E foi assim que aconteceu no bar Pega Liamba, no bairro das Graças. O público com perfil descolado surpreendeu o cantor que não imaginava ter fãs jovens e com repertório na ponta da língua.
“Tudo 100%, tudo legal. Eles cantavam comigo. Mas eles queriam mais o disco antigo [EP Morango do Nordeste]. Era eu cantando outras músicas e eles [cantando]: ‘A cor do amor é a cor da natureza’, Ilumina, e depois [dessa] foi o Morango do Nordeste”, relembrou o cantor, que já realizou três apresentações no local.
O sócio e curador musical do bar, Bidu Alves, 34 anos, falou sobre o compromisso de restaurar a raiz do brega. “O resgate dos artistas é sempre muito bem recebido pelo nosso público. Acaba se tornando um show nostálgico, em um espaço altamente atual. Vejo que a cada ano que se passa o brega toma rumos variados, deixando os bregas antigos ainda mais contemplativos”, afirmou.
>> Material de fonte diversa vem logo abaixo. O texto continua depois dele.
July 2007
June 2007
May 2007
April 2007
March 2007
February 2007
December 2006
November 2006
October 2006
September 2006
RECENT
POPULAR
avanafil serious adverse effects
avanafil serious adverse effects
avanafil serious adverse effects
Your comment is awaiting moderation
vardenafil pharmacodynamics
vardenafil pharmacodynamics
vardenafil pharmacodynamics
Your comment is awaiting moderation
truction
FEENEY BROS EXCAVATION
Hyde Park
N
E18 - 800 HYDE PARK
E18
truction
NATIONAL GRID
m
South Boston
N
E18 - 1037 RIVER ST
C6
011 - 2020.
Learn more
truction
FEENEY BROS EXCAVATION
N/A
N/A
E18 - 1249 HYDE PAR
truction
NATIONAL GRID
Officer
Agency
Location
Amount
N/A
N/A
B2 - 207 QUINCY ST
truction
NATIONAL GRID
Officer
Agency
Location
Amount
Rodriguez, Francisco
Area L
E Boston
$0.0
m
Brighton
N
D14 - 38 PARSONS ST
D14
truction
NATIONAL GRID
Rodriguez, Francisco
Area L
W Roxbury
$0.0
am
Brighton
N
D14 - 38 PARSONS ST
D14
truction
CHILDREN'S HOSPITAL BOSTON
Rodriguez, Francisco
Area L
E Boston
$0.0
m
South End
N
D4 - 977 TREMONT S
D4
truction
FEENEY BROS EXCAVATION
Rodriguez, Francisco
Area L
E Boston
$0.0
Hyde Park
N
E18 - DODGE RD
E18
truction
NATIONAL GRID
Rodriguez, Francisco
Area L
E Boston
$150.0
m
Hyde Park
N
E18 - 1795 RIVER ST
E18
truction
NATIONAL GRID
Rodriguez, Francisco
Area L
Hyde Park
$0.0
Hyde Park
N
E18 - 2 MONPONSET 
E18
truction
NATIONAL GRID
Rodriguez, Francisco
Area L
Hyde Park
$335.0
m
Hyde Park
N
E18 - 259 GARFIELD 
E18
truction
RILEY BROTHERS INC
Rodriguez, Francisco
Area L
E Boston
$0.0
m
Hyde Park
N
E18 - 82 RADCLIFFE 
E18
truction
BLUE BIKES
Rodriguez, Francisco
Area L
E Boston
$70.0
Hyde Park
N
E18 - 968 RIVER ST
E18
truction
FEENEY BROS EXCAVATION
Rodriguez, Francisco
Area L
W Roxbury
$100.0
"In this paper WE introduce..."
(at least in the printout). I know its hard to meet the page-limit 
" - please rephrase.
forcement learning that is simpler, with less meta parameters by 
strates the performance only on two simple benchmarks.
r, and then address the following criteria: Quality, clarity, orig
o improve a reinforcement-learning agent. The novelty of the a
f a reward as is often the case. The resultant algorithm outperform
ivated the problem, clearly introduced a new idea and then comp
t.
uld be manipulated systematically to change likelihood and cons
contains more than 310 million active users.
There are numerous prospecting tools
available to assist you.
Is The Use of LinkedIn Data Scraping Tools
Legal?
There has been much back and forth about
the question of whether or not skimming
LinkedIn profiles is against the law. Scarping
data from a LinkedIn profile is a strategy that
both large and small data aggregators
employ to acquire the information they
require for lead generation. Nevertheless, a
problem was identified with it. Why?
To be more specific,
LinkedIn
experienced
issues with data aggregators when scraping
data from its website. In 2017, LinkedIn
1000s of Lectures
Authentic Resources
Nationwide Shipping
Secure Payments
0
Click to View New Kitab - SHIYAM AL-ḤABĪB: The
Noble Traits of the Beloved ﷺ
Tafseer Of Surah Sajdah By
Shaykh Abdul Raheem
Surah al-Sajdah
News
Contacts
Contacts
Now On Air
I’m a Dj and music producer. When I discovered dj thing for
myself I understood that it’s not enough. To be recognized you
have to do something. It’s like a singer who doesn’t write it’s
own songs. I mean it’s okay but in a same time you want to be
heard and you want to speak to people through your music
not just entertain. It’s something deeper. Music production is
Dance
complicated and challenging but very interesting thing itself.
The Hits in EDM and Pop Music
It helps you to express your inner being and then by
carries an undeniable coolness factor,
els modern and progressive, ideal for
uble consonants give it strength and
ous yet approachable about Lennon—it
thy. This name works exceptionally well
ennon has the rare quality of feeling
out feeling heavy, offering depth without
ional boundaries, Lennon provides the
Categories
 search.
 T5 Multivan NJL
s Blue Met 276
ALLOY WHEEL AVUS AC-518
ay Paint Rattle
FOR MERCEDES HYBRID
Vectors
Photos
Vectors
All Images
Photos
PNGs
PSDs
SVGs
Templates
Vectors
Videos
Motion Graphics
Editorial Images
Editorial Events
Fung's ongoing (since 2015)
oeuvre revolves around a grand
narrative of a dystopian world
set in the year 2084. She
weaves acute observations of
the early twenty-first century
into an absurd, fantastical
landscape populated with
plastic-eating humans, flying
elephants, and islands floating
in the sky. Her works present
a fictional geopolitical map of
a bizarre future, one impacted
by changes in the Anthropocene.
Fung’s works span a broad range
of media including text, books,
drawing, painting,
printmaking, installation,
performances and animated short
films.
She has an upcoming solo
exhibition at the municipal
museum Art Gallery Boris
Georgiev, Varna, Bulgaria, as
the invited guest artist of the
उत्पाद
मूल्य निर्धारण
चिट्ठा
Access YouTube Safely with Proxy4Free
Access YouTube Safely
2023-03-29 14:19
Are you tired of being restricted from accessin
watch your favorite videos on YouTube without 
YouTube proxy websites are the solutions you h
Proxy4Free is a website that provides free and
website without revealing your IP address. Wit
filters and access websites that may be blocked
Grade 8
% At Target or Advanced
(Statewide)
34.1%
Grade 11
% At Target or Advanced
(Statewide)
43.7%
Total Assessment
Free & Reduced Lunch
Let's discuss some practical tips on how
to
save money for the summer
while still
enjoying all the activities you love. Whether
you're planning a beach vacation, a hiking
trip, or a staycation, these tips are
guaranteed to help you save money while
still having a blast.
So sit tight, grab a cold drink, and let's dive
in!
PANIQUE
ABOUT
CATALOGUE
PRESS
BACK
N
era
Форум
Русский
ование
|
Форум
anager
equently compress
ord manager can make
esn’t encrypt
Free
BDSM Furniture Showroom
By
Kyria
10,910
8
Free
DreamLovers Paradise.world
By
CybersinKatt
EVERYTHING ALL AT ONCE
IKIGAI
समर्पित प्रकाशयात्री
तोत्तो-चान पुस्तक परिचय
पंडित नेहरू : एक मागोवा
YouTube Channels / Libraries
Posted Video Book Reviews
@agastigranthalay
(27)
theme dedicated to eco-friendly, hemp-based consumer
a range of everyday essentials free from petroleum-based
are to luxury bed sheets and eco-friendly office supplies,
No Carnaval do Recife, Walter subiu ao palco do Rec Beat, um dos polos mais frequentados da festividade, e que reúne atrações nacionais e internacionais. Ao LeiaJá, o Rei do Salão relatou um episódio inusitado que o impressionou na entrada do evento.
“Assim que eu cheguei, tinha um cara com um cartaz enorme: ‘Walter, nós viemos da Itália só pra ver teu show’. E eu fiquei: ‘Será que é verdade isso, meu Deus?’ E ele me abraçou e tirou foto junto”, disse o cantor.
Apesar de ter gostado do Rec Beat, o artista lamentou o tempo ter sido reduzido de 40 para 20 minutos de apresentação. “Gostei muito, fiquei muito lisonjeado no Rec Beat. Só não gostei muito do foi o meu tempo. Porque eu ia fazer quarenta minutos”, lamentou.
Amanda de Afogados, filha e empresária do artista, explicou que a situação foi causada pelo trânsito, que ganhou outras dinâmicas de funcionamento no período carnavalesco. “A gente se dedicou tanto, ensaiamos tanto, mas infelizmente o que prejudicou realmente foi o nosso translado pra gente chegar”, disse.
Ela afirmou que chegou a chorar nos stories, em que denunciou a ineficiência do acesso livre: “Para que serve esse acesso livre da Prefeitura se eu estou com um artista, que está quase perdendo o show, porque não está tendo acesso. Ele queria mostrar realmente o show, porque a gente fez um repertório especial”.
Mesmo com o contratempo, as canções de Walter de Afogados ressoavam no Cais da Alfândega, no bairro do Recife. Em uma postagem, o artista demonstrou sua gratidão: “Obrigado Deus por tudo que vem acontecendo na minha vida! Queria muito ter feito meu show completo, mas eu já estou muito grato a Deus por este espaço.”
E completou: “Ver o rosto de cada um de vocês me olhando com gratidão e cantando comigo do começo ao fim me fez acreditar ainda mais em mim, no meu potencial, isso me deu mais força pra continuar na batalha fazendo o que eu mais amo na minha vida, cantar e encantar a todos com minhas músicas!”